BS'D



Torah Insights for Shabbat Parshat Vaera -
January 11, 1997



In response to Moshe Rabbeinu's complaint that Israel's condition has only worsened since the beginning of his mission to Pharaoh, Hashem pronounces the four famous expressions of His redemption: "Vehotzeisi," "Vehit-zalti," "Vega'alti," "Velakachti. "

Rabbi Yisrael Lifshitz, the Tiferes Yisrael, explains that these four words represent the four aspects of enslavement to which the Bnei Yisrael were subjected and from which, consequently, they had to be redeemed. Their suffering, he writes, was physical, material, psychological and spiritual.
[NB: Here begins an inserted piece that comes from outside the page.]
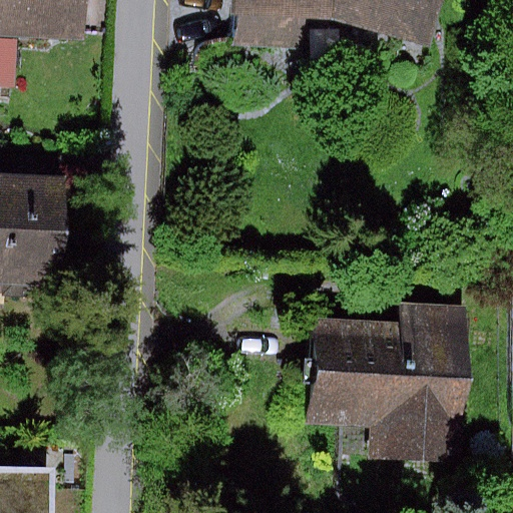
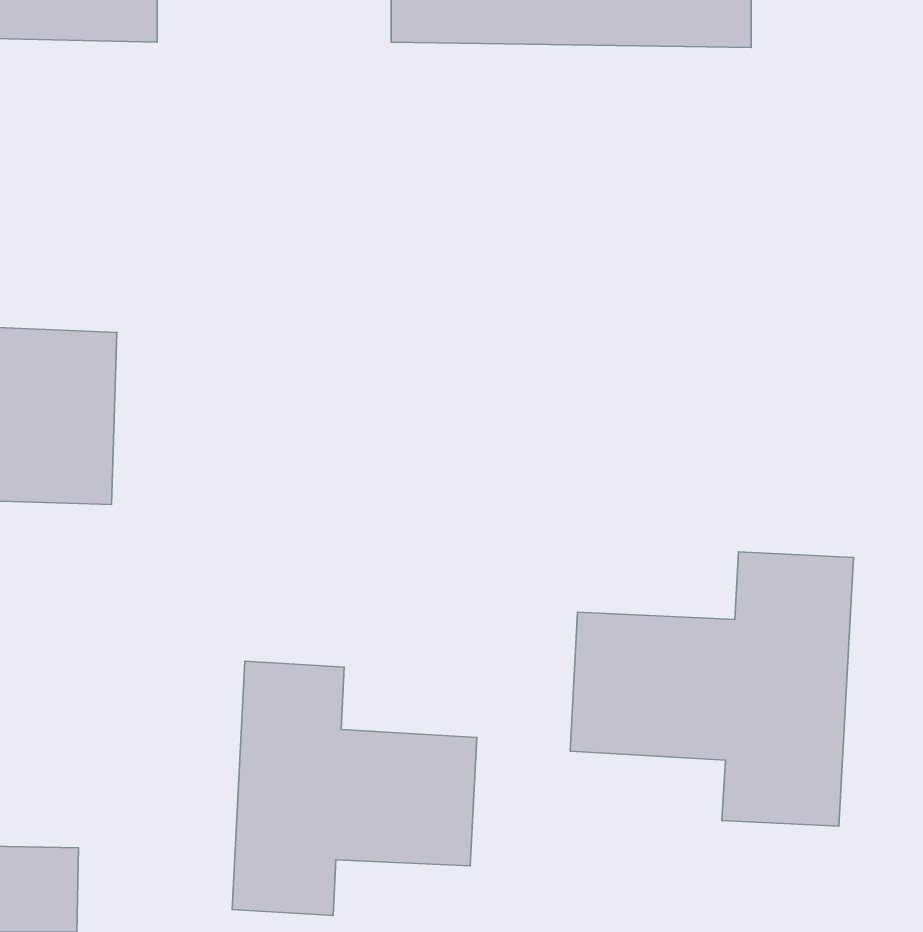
building: none -> [232,661,477,916]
In a recent speech, Natan Sharansky, the famed former Soviet dissident and current Minister of Absorption for the State of Israel, movingly described his nine years in the Soviet gulag and how he survived the incessant interrogations of the K.G.B. He drew strength, he said, from a small book of Tehillim, which had been sent by his wife, Avital, and was able to mentally prepare himself for the questions of his captors.

During the course of these interrogations, he would tell over to the K.G.B. agents the latest jokes circulating about Brezhnev. Sharansky would then explode in laughter. His interrogators, too, wanted to laugh, but were forced to stifle the urge. Sharansky would then tell them, "You see, you are really the prisoners and I am the free one."
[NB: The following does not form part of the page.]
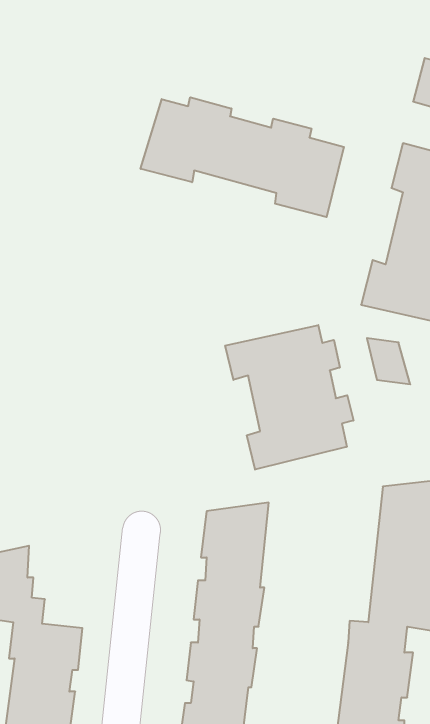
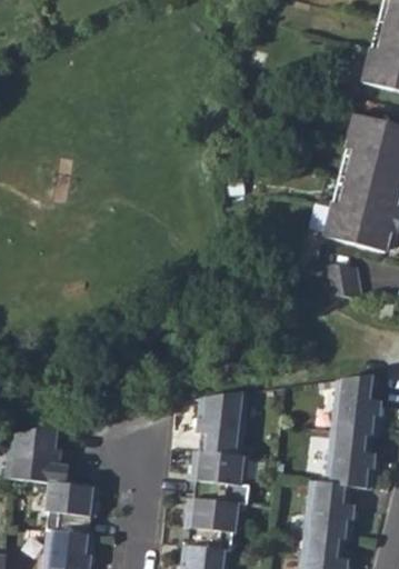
building: [141,97,344,217] -> none
building: [225,325,353,470] -> none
While physically imprisoned, Natan Sharansky remained free psychologically.

In our Diaspora, we enjoy physical freedom, economic freedom, religious freedom. Yet, we risk being psychologically enslaved by the foreign culture in which we live. Our Sages have given us the formula to remain free by enacting the mitzvah of arba kosot, the four cups of wine drunk at the seder table. Each of the arba kosot corresponds not only to one of the four expressions of redemption but also to an important element of the seder. Kiddush is recited over the first cup, the Hagaddah over the second, Birkat Hamazon over the third, and Hallel over the fourth.
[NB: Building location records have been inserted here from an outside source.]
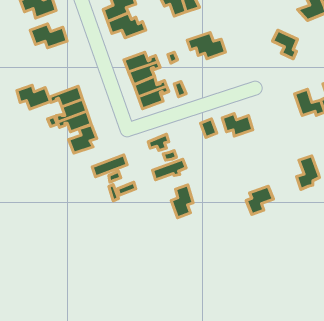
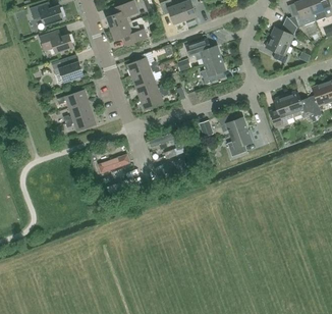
building: none -> [271,16,298,45]
building: none -> [202,57,226,84]
building: [17,85,51,109] -> [53,59,85,82]
building: [69,125,97,153] -> none
building: [296,156,319,190] -> [272,96,293,127]
building: [171,185,193,218] -> none
building: [246,186,274,215] -> [227,129,253,156]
There is another aspect to these cups. They "must be properly mixed," rules the Rambam in Hilchot Chameitz Umatzah, "so as to be pleasant to drink.... One who drank these four cups using concentrated wine," which is not pleasant, "fulfilled [the mitzvah of] the four cups but did not fulfill [the aspect of] freedom.... One who drank these four cups using [properly] mixed wine, but drank them at once," and not in their proper sequence, "fulfilled [the aspect of] freedom but did not fulfill [the mitzvah of] the four cups." Rav Yitzchak Ze'ev Soloveitchik, zt"l, the Brisker Rav, similarly splits the significance of the cups in two. One aspect is that they are kosot shel berachah, each having a blessing said over it. One who did not drink the four cups individually would not recite a separate blessing over each. The second aspect, he says, is to display one's freedom by drinking the wine. If the cups' taste is unpleasant, they do not properly display freedom.

Jews must realize that Torah and mitzvot are kosot shel berachahvehicles through which we are blessed. They are not a restrictive burden, but rather an extraordinary opportunity to lead a life of freedom, joy and fulfillment. Second, Jews must display that freedom externally. We must wear our Jewishness with pride.

Rabbi Meir Simcha of Dvinsk, zt"l in his great work, Meshech Chochmah, cites the famous Midrash that the Benei Yisrael were redeemed because "they did not change their names, their language or their clothes" while slaves in Egypt. Maintaining the external identity of a Jew, he writes, is even more significant in preventing assimilation than the performance of mitzvot.

If we realize that the study of Torah and the performance of mitzvot are an incomparable kos shel berachah, and if we proudly exhibit our Jewish identity, we will remain free until the complete and ultimate redemption of our people, which we so eagerly await.

Rabbi Moshe Keletnik

Rabbi Kletenik is the Rabbi of Congregation Bikhur Cholim, Machzikay Hadath, Seattle Washington.